BEGIN

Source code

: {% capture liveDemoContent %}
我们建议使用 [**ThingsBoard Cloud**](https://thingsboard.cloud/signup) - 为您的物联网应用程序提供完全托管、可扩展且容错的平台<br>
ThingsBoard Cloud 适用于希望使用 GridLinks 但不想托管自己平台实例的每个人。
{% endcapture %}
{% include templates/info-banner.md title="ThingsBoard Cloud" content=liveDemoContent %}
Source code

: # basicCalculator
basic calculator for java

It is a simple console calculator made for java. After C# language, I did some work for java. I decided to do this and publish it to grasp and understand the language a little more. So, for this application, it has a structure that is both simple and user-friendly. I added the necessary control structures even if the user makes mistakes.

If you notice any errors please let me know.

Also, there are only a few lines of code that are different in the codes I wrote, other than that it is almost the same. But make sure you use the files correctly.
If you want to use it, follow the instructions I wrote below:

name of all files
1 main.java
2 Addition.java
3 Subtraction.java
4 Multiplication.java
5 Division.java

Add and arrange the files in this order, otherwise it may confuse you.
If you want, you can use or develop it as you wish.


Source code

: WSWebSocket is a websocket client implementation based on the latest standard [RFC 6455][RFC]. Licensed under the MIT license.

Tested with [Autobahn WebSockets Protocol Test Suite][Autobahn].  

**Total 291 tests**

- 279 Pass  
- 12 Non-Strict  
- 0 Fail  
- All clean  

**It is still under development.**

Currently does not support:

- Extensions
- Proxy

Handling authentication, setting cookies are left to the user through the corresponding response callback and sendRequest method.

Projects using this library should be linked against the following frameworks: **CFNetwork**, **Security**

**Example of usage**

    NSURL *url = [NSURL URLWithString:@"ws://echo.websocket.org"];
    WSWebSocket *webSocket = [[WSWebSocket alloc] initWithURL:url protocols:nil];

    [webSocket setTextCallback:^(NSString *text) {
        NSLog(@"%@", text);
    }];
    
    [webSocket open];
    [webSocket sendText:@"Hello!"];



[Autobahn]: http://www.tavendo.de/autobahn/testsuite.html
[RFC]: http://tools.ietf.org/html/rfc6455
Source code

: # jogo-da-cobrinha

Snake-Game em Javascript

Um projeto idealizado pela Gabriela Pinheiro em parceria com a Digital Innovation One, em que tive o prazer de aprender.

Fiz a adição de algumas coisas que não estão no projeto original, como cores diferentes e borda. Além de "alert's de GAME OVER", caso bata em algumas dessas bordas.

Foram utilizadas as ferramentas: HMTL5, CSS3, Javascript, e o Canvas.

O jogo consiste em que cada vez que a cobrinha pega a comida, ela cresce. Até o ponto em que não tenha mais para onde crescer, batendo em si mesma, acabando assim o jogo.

END

Beginning with the first line and ending with the last, copy the material above exactly.

*RESPONSE AREA*
Source code

: {% capture liveDemoContent %}
我们建议使用 [**ThingsBoard Cloud**](https://thingsboard.cloud/signup) - 为您的物联网应用程序提供完全托管、可扩展且容错的平台<br>
ThingsBoard Cloud 适用于希望使用 GridLinks 但不想托管自己平台实例的每个人。
{% endcapture %}
{% include templates/info-banner.md title="ThingsBoard Cloud" content=liveDemoContent %}
Source code

: # basicCalculator
basic calculator for java

It is a simple console calculator made for java. After C# language, I did some work for java. I decided to do this and publish it to grasp and understand the language a little more. So, for this application, it has a structure that is both simple and user-friendly. I added the necessary control structures even if the user makes mistakes.

If you notice any errors please let me know.

Also, there are only a few lines of code that are different in the codes I wrote, other than that it is almost the same. But make sure you use the files correctly.
If you want to use it, follow the instructions I wrote below:

name of all files
1 main.java
2 Addition.java
3 Subtraction.java
4 Multiplication.java
5 Division.java

Add and arrange the files in this order, otherwise it may confuse you.
If you want, you can use or develop it as you wish.


Source code

: WSWebSocket is a websocket client implementation based on the latest standard [RFC 6455][RFC]. Licensed under the MIT license.

Tested with [Autobahn WebSockets Protocol Test Suite][Autobahn].  

**Total 291 tests**

- 279 Pass  
- 12 Non-Strict  
- 0 Fail  
- All clean  

**It is still under development.**

Currently does not support:

- Extensions
- Proxy

Handling authentication, setting cookies are left to the user through the corresponding response callback and sendRequest method.

Projects using this library should be linked against the following frameworks: **CFNetwork**, **Security**

**Example of usage**

    NSURL *url = [NSURL URLWithString:@"ws://echo.websocket.org"];
    WSWebSocket *webSocket = [[WSWebSocket alloc] initWithURL:url protocols:nil];

    [webSocket setTextCallback:^(NSString *text) {
        NSLog(@"%@", text);
    }];
    
    [webSocket open];
    [webSocket sendText:@"Hello!"];



[Autobahn]: http://www.tavendo.de/autobahn/testsuite.html
[RFC]: http://tools.ietf.org/html/rfc6455
Source code

: # jogo-da-cobrinha

Snake-Game em Javascript

Um projeto idealizado pela Gabriela Pinheiro em parceria com a Digital Innovation One, em que tive o prazer de aprender.

Fiz a adição de algumas coisas que não estão no projeto original, como cores diferentes e borda. Além de "alert's de GAME OVER", caso bata em algumas dessas bordas.

Foram utilizadas as ferramentas: HMTL5, CSS3, Javascript, e o Canvas.

O jogo consiste em que cada vez que a cobrinha pega a comida, ela cresce. Até o ponto em que não tenha mais para onde crescer, batendo em si mesma, acabando assim o jogo.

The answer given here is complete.